Avec votre expérience, quelle serait votre première intuition au sujet du nouveau métro du Grand Paris Express ?

A première vue, ma question serait: Pour qui sommes en train de travailler via ces investissements de transports ? Pour une échelle globale ou pour les habitants locaux ? De là découle des aspects pratiques : Où seront les arrêts du métro ? Quel sera le futur de la zone environnant la station? Est-ce que les populations seront encore capables, financièrement notamment, de vivre sur place ? Comment faire pour que le plan du Grand Paris inclus ces habitants déjà sur place ?

L’exemple de la station de Fruitvale à San Francisco est frappant : les habitants hispaniques à faible revenus ne pouvaient bénéficier de la gare en raison d’un immense parking l’entourant. La station ne leur était pas destinée. Repenser la station avec la communauté a conduit, après un long combat, à refaçonner un usage plurifonctionnel, à se réapproprier l’espace public.

Quand il s’agit de leur cadre de vie et de l’aménagement urbain, les habitants peuvent avoir une imagination plus prometteuse qu’une autorité centrale.

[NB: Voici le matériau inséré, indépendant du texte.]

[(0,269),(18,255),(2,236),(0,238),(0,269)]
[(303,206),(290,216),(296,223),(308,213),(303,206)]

Notre première rencontre s’est faite autour de l’encyclique Laudato Si du Pape François, qu’est-ce que cette référence religieuse apporte dans votre action ?

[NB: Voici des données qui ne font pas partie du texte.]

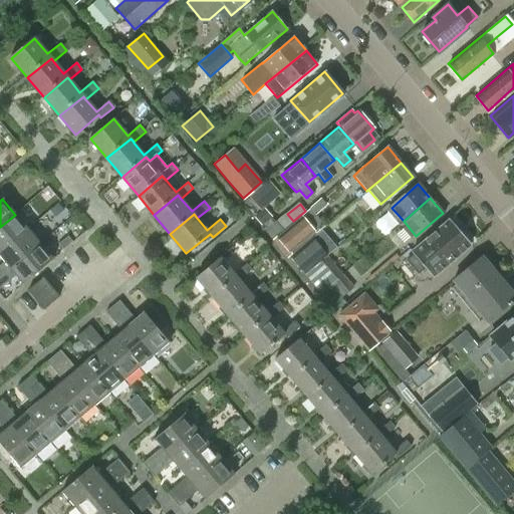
[(287,214),(277,223),(283,230),(293,221),(287,214)]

Je vais vous raconter mon itinéraire. Dans les années 1990, une stagiaire du CNT étudiait aussi pour devenir pasteur et est venue cette question : y a-t-il un langage sur le développement durable, qui ne soit pas sectaire et puisse être repris par un grand nombre de traditions religieuses ?

En janvier 1999, nous avons créé un document, appelé One Creation, One people, One place proposant un discours religieux sur la communauté, l’économie et l’environnement à Chicago, nourrit de diagnostics chiffrés. Cette publication n’a engendré aucune réaction donc bien que la tentative m’eût enrichi personnellement par les rencontres, ce n’était pas la meilleure stratégie.

C’est pourquoi je me suis tourné vers Evanston (20 000 habitants), là où je vis en banlieue de Chicago. En Janvier 1999, j’ai envoyé une invitation générale qui commençait ainsi : « Si votre foi vous motive à rendre Evanston plus durable… » La semaine suivante, j’avais 20 personnes avec moi, simples croyants de différentes confessions. Depuis 18 ans, le groupe a catalysé une transformation radicale de la ville, se rangeant maintenant au top 20 des plus durables des États-Unis. Par exemple, Le Climate Action Plan de 2008 voulait réduire de 15% les émissions de la ville avant 2012, nous avons atteint aujourd’hui 18,6%.

Ce que j’en garde, c’est le fait que je n’ai pas eu à changer les croyances, mais crucialement à structurer des opportunités d’action. C’est le fin mot de l’aventure CNT.